(Items from a data source)
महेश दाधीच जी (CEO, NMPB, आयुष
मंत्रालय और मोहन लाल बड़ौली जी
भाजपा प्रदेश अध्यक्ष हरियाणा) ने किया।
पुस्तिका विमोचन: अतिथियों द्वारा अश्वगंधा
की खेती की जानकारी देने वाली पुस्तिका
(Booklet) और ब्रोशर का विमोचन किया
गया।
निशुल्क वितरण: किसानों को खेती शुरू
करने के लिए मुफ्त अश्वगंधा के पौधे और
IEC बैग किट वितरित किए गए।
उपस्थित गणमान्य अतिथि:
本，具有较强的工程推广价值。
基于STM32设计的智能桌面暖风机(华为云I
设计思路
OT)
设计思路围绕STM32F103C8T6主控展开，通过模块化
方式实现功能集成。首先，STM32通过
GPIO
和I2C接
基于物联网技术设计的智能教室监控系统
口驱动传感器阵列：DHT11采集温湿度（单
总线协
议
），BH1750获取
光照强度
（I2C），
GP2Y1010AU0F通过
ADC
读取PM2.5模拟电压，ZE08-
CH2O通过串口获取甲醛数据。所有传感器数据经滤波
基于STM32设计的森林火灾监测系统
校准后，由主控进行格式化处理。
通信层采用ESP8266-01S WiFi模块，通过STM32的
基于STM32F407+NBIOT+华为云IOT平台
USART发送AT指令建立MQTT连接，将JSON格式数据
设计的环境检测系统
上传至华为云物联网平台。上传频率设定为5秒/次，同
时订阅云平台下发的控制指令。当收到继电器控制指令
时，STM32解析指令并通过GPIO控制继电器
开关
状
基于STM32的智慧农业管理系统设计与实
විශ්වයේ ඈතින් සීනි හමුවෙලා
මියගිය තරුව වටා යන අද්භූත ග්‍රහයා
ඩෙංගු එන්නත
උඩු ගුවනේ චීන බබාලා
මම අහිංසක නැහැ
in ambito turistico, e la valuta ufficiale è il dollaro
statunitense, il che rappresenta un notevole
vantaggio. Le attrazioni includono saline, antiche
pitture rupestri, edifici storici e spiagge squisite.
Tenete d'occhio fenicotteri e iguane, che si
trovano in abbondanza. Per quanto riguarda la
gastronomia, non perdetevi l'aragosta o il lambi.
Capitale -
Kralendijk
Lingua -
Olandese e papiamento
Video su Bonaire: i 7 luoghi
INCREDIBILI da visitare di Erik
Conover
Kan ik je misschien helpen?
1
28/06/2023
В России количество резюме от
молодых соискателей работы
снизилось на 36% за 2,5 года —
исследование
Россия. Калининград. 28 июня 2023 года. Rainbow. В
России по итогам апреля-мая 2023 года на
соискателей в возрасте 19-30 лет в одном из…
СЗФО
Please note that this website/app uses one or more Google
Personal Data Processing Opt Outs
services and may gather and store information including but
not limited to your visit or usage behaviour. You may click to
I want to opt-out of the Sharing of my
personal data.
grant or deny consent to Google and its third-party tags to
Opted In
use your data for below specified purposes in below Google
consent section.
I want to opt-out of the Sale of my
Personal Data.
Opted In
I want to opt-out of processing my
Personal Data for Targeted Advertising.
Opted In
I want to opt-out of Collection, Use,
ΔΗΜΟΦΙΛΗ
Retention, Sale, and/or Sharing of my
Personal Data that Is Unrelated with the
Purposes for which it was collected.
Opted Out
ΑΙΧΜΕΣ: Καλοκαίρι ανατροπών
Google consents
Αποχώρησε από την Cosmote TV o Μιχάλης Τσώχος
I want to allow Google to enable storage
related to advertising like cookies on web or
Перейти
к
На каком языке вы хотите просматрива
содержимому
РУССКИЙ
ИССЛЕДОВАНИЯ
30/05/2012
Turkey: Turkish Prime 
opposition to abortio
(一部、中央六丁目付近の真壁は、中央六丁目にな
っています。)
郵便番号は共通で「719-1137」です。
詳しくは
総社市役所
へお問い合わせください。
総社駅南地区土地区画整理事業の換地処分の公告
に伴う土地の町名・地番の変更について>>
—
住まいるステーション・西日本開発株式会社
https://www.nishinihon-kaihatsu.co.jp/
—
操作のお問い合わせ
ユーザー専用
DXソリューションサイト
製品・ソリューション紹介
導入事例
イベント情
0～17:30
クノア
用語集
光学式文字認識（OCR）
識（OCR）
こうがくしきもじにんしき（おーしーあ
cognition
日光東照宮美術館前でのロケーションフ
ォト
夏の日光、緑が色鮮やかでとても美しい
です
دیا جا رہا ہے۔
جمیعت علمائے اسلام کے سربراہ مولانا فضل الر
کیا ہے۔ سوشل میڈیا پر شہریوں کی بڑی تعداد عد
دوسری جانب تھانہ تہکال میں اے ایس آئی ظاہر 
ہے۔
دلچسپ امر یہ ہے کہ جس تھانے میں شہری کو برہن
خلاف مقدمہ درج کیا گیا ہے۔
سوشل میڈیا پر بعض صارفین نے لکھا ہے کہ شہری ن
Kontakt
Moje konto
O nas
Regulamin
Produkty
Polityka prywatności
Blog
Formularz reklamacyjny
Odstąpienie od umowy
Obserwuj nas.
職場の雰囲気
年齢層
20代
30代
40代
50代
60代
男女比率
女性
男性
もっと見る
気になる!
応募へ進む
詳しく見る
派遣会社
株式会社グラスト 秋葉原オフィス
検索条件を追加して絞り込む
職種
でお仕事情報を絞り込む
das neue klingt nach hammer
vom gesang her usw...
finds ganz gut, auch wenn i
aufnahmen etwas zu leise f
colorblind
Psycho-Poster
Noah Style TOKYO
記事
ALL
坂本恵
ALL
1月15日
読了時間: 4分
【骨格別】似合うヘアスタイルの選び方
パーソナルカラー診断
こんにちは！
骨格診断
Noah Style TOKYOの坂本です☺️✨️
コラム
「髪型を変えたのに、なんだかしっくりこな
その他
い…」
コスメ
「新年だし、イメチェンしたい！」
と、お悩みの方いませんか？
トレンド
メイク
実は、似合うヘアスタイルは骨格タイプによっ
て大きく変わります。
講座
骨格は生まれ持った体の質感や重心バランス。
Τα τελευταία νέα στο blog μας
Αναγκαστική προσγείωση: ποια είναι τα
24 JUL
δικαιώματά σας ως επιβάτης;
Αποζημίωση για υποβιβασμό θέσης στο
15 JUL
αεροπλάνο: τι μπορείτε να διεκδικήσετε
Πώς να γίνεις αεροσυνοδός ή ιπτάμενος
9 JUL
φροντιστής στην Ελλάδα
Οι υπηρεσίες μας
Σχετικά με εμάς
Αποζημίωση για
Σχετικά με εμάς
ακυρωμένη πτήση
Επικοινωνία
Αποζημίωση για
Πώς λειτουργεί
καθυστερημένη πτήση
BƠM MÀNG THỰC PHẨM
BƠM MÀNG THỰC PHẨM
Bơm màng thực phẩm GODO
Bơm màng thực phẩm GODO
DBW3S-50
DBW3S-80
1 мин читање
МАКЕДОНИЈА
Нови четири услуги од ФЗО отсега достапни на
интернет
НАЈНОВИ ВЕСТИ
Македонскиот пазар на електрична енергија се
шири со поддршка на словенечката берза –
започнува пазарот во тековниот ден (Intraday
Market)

• [DIRECTIONS FOR THIS TASK] Count the lines above that contain the string "России" and give only that number.

• [RESULT FOR THIS TASK] 2